-- Information provided follows --

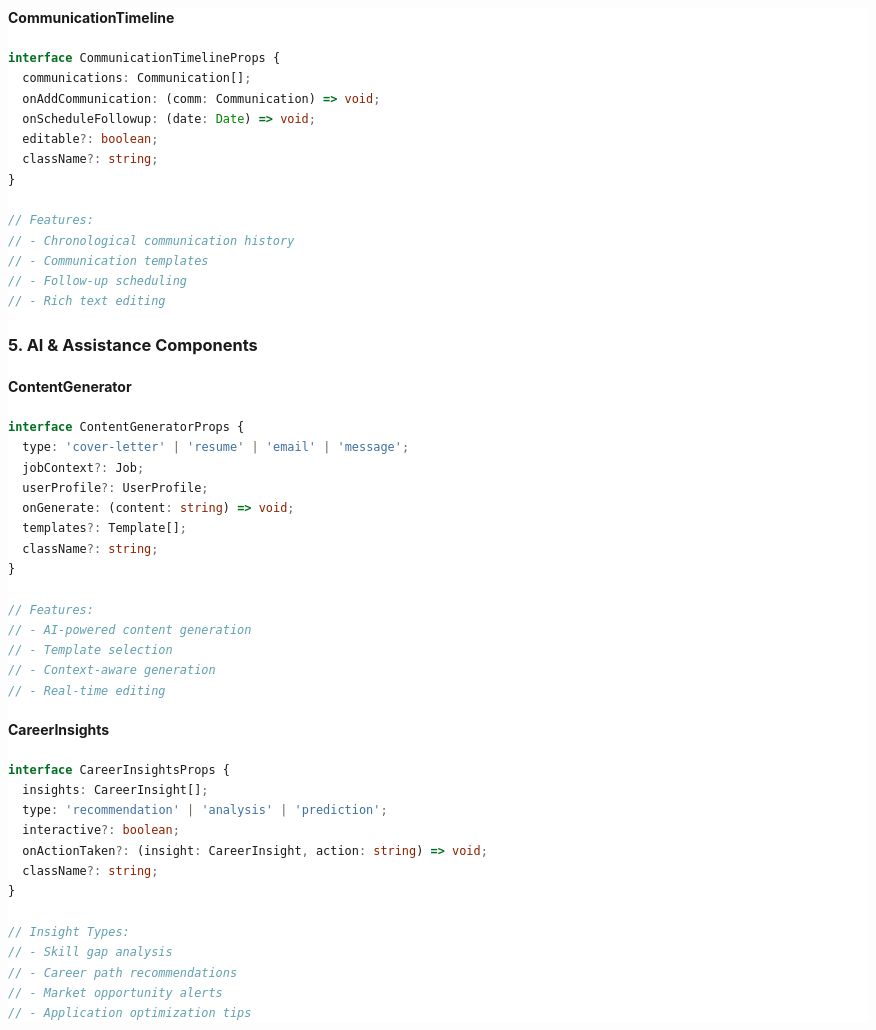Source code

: #### CommunicationTimeline
```typescript
interface CommunicationTimelineProps {
  communications: Communication[];
  onAddCommunication: (comm: Communication) => void;
  onScheduleFollowup: (date: Date) => void;
  editable?: boolean;
  className?: string;
}

// Features:
// - Chronological communication history
// - Communication templates
// - Follow-up scheduling
// - Rich text editing
```

### 5. AI & Assistance Components

#### ContentGenerator
```typescript
interface ContentGeneratorProps {
  type: 'cover-letter' | 'resume' | 'email' | 'message';
  jobContext?: Job;
  userProfile?: UserProfile;
  onGenerate: (content: string) => void;
  templates?: Template[];
  className?: string;
}

// Features:
// - AI-powered content generation
// - Template selection
// - Context-aware generation
// - Real-time editing
```

#### CareerInsights
```typescript
interface CareerInsightsProps {
  insights: CareerInsight[];
  type: 'recommendation' | 'analysis' | 'prediction';
  interactive?: boolean;
  onActionTaken?: (insight: CareerInsight, action: string) => void;
  className?: string;
}

// Insight Types:
// - Skill gap analysis
// - Career path recommendations
// - Market opportunity alerts
// - Application optimization tips
```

-- Information provided concluded --

### What the exercise asks
Within the entries above, some lines may contain "void". Report how many, and nothing else.

### Finished exercise
4